As described above, in the present embodiment, not the analog information but the digital information of the number of errors is used as the diversity judgment information to select the receiving system with the smaller number of errors. It is possible to realize highly accurate and effective diversity without being affected. In addition, since the number of errors is compared not for each bit but for each byte, the difference in digital information becomes remarkable, and more accurate and effective diversity can be realized.

In the above-described embodiment, a case has been described where an error detection code is added to transmission data.
The case where an error correction code is added may be used. In this case, errors are detected by the error correction code, and most of them are corrected,
Since the number of errors after error correction, that is, the number of errors in the output code of the apparatus, is greatly improved, only the comparison between the improved ones is performed, and basically the error detection code is added. As in the case of the above, a good reception output can always be obtained.

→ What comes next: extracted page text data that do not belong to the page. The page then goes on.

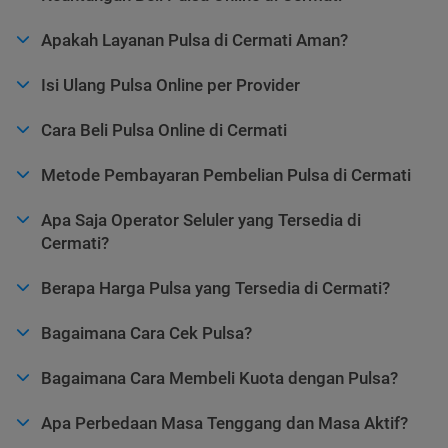
Apakah Layanan Pulsa di Cermati Aman?
Isi Ulang Pulsa Online per Provider
Cara Beli Pulsa Online di Cermati
Metode Pembayaran Pembelian Pulsa di Cermati
Apa Saja Operator Seluler yang Tersedia di
Cermati?
Berapa Harga Pulsa yang Tersedia di Cermati?
Bagaimana Cara Cek Pulsa?
Bagaimana Cara Membeli Kuota dengan Pulsa?
Apa Perbedaan Masa Tenggang dan Masa Aktif?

Further, in the above-described embodiment, a case has been described where two transmission signals having different frequencies are received. However, the present invention is not limited to two transmission signals, and three or more transmission signals having different frequencies are received. It can be applied to the case.

[0019]

According to the method of the present invention, frequency diversity is performed by using the number of errors, which is digital information after demodulation. Therefore, compared with the conventional example utilizing analog information with low reliability, the method is not affected by the modulation method. Therefore, effective diversity with few errors can be realized. Further, according to the device of the present invention, the above effects can be appropriately obtained with a simple structure.

[Brief description of the drawings]

FIG. 1 is a circuit diagram showing an embodiment of a frequency diversity receiver according to the present invention.

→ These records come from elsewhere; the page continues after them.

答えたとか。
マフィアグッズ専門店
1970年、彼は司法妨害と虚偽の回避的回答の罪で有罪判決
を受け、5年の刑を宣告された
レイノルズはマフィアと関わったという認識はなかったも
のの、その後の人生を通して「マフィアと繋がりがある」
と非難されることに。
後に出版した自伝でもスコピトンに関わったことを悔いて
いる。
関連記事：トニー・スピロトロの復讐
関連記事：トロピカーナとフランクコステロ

FIG. 2 is a configuration diagram schematically illustrating an error code detection circuit and a diversity circuit of FIG. 1;

FIG. 3 is an explanatory diagram showing an example of a transmission line burst error.

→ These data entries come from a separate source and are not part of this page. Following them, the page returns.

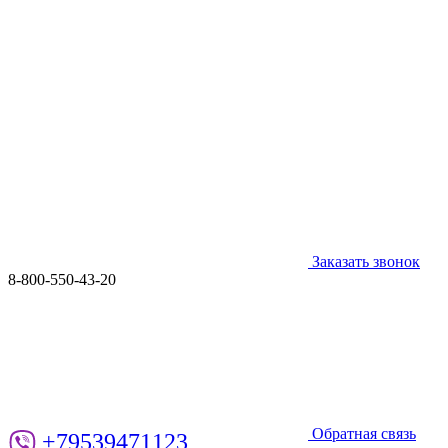
Заказать звонок
8-800-550-43-20
Обратная связь
+79539471123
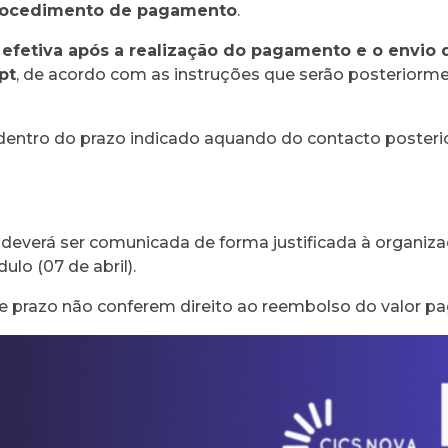
procedimento de pagamento
.
 efetiva após a realização do pagamento e o envio 
pt
, de acordo com as instruções que serão posterior
entro do prazo indicado aquando do contacto posteri
 deverá ser comunicada de forma justificada à organiza
ulo (07 de abril).
e prazo não conferem direito ao reembolso do valor p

FIG. 4 is a circuit configuration diagram of a conventional frequency diversity receiver.

[Explanation of symbols]

 A, B Received wave 1, 2 Receiver 11, 12 Demodulation circuit 20 Error code detection circuit 30 Diversity circuit

Claims (2)

[Claims] 1. A plurality of modulated signals transmitted by modulating different frequencies in a short-wave band with the same data to which an error detection code or an error correction code is added, and the different frequencies are set as reception frequencies. Received by multiple receivers, demodulates the received waves, detects the number of errors in the demodulated data, compares the number of errors, and outputs the demodulated data with the smaller number of errors as a demodulated signal. A frequency diversity receiving method characterized by the above-mentioned. 2. A plurality of modulated signals transmitted by modulating different frequencies in a short-wave band with the same data to which an error detection code or an error correction code is added, and the different frequencies are set as reception frequencies. In a frequency diversity receiver for receiving by a plurality of receivers, a plurality of demodulation circuits for demodulating each received wave and outputting demodulated data, and an error number of each demodulated data output from the plurality of demodulation circuits are provided. The error code detection circuit that detects each of them and outputs the number of errors is compared with the number of errors output from the error code detection circuit.
A diversity circuit that outputs demodulated data of a demodulation circuit having the smaller number of errors as a demodulated signal.